Moreover, you can trade Bitcoin anonymously as no personal information is necessary. Overall, if your holdings consist predominantly of BTC, Electrum may be a considerable choice.
- Been in existence since 2011
- Free to use
- Open-source software wallet
- Password protection
- No user information is stored
- One of the recommended wallets strictly for transacting with BTC
- Only supports BTC
- Still vulnerable to security breaches as a software wallet
Mycelium: Best Online Wallet For Keeping Bitcoin And ERC-20 Tokens
- Supports BTC and ERC-20 tokens
- Email customer service
- Hardware wallet support (Trezor, KeepKey, Ledger)
- Cold storage
- Available in desktop and mobile formats
- No ID needed or other data collection
- Several levels of PIN protection
- TOR network to mask IP address and location
- Mycelium Local Trader (Bitcoin marketplace)
- Watch-only accounts
- 12-word backup phrase
Mycelium is one of the oldest Bitcoin wallets. The wallet has been around since the emergence of BTC, making it a trusted choice for the hardcore ‘Bitcoiners.’ It was founded by a group of hardware engineers in 2008 who seized the opportunity of being involved in new promising technology.
Mycelium is an open-source software wallet but with advanced cold storage security features.

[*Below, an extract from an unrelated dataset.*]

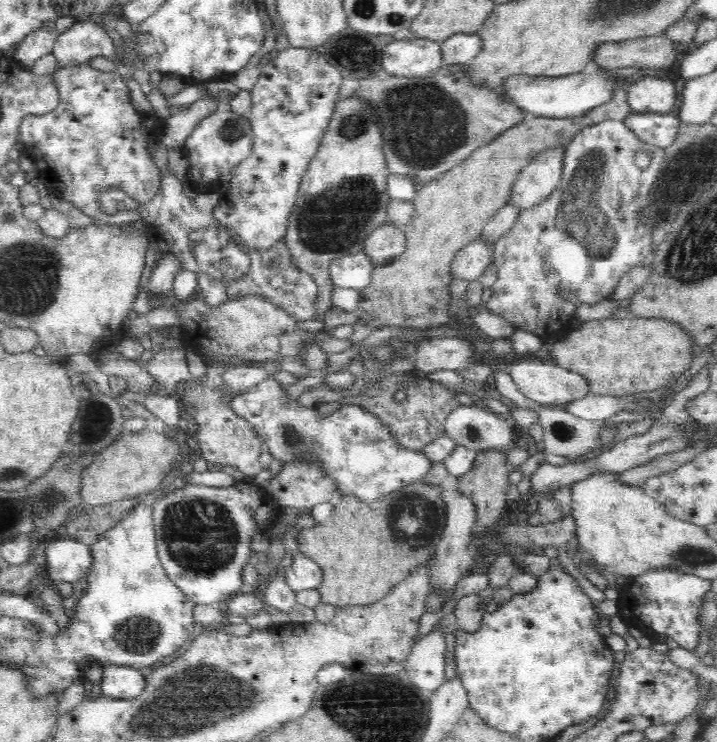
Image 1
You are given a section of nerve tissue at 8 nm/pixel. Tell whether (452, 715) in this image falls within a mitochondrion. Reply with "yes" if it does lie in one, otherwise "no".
no

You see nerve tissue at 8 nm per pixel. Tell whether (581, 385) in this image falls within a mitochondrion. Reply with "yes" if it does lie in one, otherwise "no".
no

Unlike Electrum, Mycelium supports Ethereum and several other ERC-20 tokens like Tether, Huobi Token, Binance USD, and Tether.
The wallet also has compatibility with other hardware wallets, namely Ledger, Trezor, and KeepKey. Ultimately, Mycelium is one of the recognized safe wallets for storing Bitcoin and many Ethereum-based tokens.

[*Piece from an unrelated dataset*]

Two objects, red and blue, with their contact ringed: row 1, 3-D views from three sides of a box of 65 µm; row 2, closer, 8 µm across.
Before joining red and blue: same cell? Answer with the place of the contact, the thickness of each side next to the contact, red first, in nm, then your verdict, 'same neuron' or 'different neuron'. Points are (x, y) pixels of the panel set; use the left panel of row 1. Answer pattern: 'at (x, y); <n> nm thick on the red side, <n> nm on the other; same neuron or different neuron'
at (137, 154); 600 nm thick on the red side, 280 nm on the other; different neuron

- One of the oldest Bitcoin wallets
- Offers cold storage of BTC
- Business-level security enhancements
- In-app educational materials
- Not beginner-friendly
- May be vulnerable to the typical risks of software-based wallets
Summary: which is the best crypto wallet?
So, which is the best wallet for crypto? Ultimately, it all depends on your needs and experience. If you trade cryptocurrencies frequently or ‘HODL’ certain coins, it may be wise to consider a proper hardware wallet from either Ledger, Trezor, or KeepKey.
While KeepKey is the cheapest of the three, it lacks in the number of cryptocurrencies it supports. Therefore, Ledger and Trezor could be a better choice in this regard, despite being more expensive.
If you don’t transact in crypto as regularly or don’t hold any coins for the long term, a software wallet from Coinbase or Exodus is probably a decent option, particularly if you’re not so experienced.
While Mycelium and Electrum are also technically ‘hot’ wallets, they are better suited towards more experienced investors or traders as they have advanced security features.
Regardless of your choice, it’s crucial to understand all the necessary steps to secure your cryptocurrencies in any wallet efficiently.